I started to get really curious about this, so I got in contact with Dr. Lindsay Eltis at UBC. He got me in touch with some grad students in the Mohn lab, and when I asked why this was happening, they said that it’s likely because the fuel cell is selecting for the enhanced bacteria. I then started wondering whether I could identify those bacteria, and I was told I could do some pyrosequencing. That’s how I started to work in labs.

You’re currently completing your first year of your undergraduate degree at Princeton. Have you been able to continue working on this project while in school?

Unfortunately I can’t bring my entire gene library with me to Princeton, so I’m going back and forth between Vancouver and New Jersey whenever I can. That’s one of the things that’s complicated the project a lot. It was supposed to be a lot shorter than what it’s become. Fortunately I set up this entire summer to continue working on it in Vancouver.

Has this research project had an influence on the field of study that you wish to pursue at university?

Definitely. I entered Princeton with the idea that I would pursue molecular biology or chemical and biological engineering, because it was really similar to the research that I did in highschool.  But now that I’m in first year, I’ve had the opportunity to discover a lot of new areas. I’ve actually found that I’m really interested in studying computer science in addition to biology. So right now the plan is to pursue the two together – maybe in the form of bioinformatics.

What was the most memorable part of your experience at the International Science Fair?

There were 1400 projects from 77 different countries at the science fair, and the the best part of the experience was just being able to talk to like-minded students of the same age from countries all around the world, and to see the really cool research they were doing. I was blown away by some of the science.

In general, I think there’s something really awesome about young people doing research. They don’t really have a sense of what truly is or isn’t possible,  so it allows them to come up with really interesting project ideas that trained scientists might overlook or pass up. It really reinforces the idea that you’re never too young to do great things.

Prior to you placing first in the 2016 competition, Raymond Wang and Nicole Ticea of Vancouver placed first and second in 2015. Why do you think there are so many winners that come out of Vancouver?

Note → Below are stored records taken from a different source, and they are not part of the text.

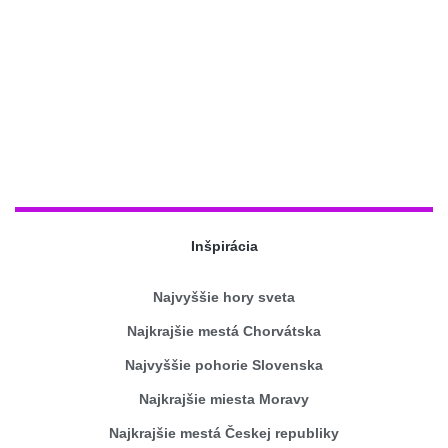
Inšpirácia
Najvyššie hory sveta
Najkrajšie mestá Chorvátska
Najvyššie pohorie Slovenska
Najkrajšie miesta Moravy
Najkrajšie mestá Českej republiky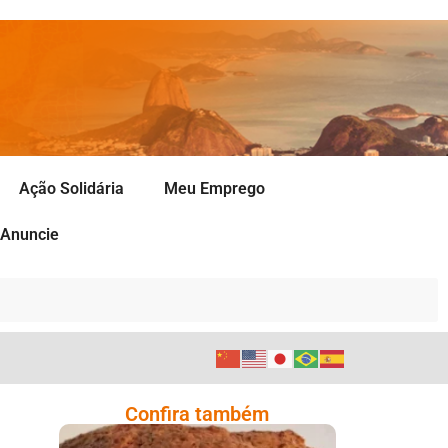
Ação Solidária
Meu Emprego
Anuncie
Confira também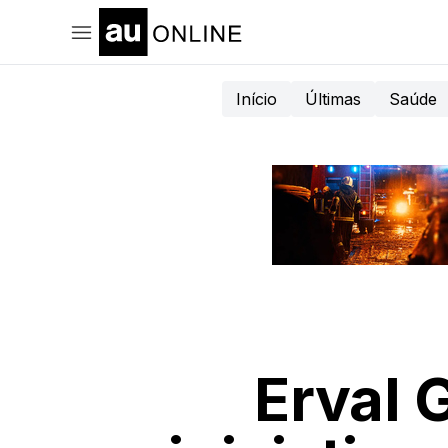
Início
Últimas
Saúde
Erval 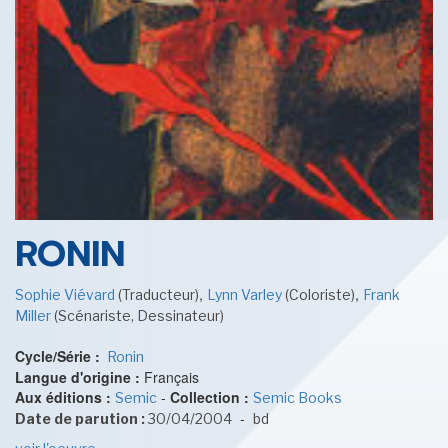
SENSE OF WONDER
CINÉMA ET SÉRIES
RONIN
,
,
Sophie Viévard
(Traducteur)
Lynn Varley
(Coloriste)
Frank
Miller
(Scénariste, Dessinateur)
LES ACTUALITÉS DE J.R.R. TOLKIEN
Cycle/Série :
Ronin
Langue d'origine :
Français
Aux éditions :
-
Collection :
Semic
Semic Books
-
Date de parution :
30/04/2004
bd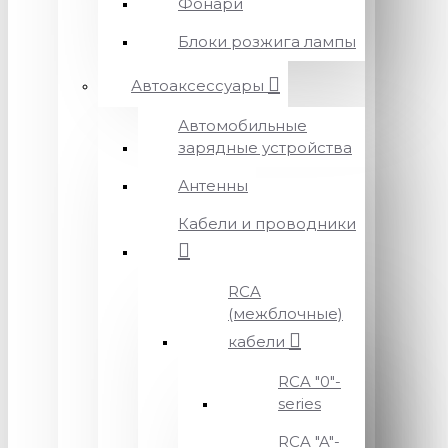
Фонари
Блоки розжига лампы
Автоаксессуары
Автомобильные
зарядные устройства
Антенны
Кабели и проводники
RCA
(межблочные)
кабели
RCA "0"-
series
RCA "A"-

That’s a really, really good question that I think more people should be asking! It’s definitely not a coincidence that a lot of great science is coming out of Vancouver. Our city has won a disproportionately large number of awards at the International Science Fair for the number of people that we send. I think it comes down to developing a culture for science within the youth community. Once you have a few young people doing cool research and winning big prizes, younger people look up to it. And it snowballs. The more people that do it, the more people around them that start to get involved as well. It’s all about building a culture of youth science.

Thank you for taking the time to talk to us, Austin! The science community here in Vancouver is definitely excited to see where you go next in your scientific career!